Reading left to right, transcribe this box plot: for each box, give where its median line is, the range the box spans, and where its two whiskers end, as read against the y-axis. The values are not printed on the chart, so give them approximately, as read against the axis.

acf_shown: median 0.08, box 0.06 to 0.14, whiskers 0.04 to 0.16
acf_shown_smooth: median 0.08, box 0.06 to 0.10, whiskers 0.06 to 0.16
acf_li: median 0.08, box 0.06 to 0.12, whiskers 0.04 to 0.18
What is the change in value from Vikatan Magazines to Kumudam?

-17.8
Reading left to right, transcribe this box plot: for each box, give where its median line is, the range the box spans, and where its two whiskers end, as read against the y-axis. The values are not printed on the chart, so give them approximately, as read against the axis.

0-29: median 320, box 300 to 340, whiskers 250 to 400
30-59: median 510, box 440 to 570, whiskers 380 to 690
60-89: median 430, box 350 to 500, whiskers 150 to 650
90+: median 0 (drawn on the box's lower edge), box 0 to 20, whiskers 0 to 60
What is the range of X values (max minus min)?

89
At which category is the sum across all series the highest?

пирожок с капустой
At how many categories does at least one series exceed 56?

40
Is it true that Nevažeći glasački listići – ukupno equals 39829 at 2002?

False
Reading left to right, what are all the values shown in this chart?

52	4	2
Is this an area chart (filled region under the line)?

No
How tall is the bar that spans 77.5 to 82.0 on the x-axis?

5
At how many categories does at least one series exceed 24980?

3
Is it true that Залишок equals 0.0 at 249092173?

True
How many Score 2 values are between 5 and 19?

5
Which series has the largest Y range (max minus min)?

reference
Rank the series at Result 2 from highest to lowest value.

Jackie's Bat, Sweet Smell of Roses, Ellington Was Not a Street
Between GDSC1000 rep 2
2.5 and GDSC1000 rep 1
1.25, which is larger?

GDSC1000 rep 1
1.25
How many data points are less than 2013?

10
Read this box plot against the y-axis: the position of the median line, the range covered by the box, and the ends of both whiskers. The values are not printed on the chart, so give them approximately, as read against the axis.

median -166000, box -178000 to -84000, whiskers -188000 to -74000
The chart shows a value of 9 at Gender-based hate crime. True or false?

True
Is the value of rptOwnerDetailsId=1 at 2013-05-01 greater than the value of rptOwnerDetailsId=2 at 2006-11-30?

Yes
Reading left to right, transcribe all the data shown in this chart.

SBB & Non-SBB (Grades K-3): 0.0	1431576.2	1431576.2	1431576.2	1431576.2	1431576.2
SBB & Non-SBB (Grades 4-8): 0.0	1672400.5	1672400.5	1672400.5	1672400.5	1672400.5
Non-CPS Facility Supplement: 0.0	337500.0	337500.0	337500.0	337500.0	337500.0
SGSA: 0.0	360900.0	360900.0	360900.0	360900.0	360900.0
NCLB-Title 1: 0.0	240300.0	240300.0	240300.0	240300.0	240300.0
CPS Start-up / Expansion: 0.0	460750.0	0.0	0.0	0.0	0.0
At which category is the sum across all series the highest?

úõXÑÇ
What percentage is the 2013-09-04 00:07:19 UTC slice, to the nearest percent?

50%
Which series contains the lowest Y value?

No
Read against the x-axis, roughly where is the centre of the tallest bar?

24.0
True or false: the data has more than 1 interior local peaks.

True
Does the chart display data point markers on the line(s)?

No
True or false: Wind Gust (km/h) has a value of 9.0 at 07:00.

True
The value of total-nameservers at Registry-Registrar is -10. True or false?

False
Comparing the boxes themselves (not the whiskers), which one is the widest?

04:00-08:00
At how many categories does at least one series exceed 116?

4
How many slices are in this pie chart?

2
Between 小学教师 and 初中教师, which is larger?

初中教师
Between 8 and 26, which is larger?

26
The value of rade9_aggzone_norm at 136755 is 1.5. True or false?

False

* _ASSIGNMENT_
Pull out each line of the listing above that contains the string "minus", matching case exactly.

* _WRITTEN REPLY_
What is the range of X values (max minus min)?
Which series has the largest Y range (max minus min)?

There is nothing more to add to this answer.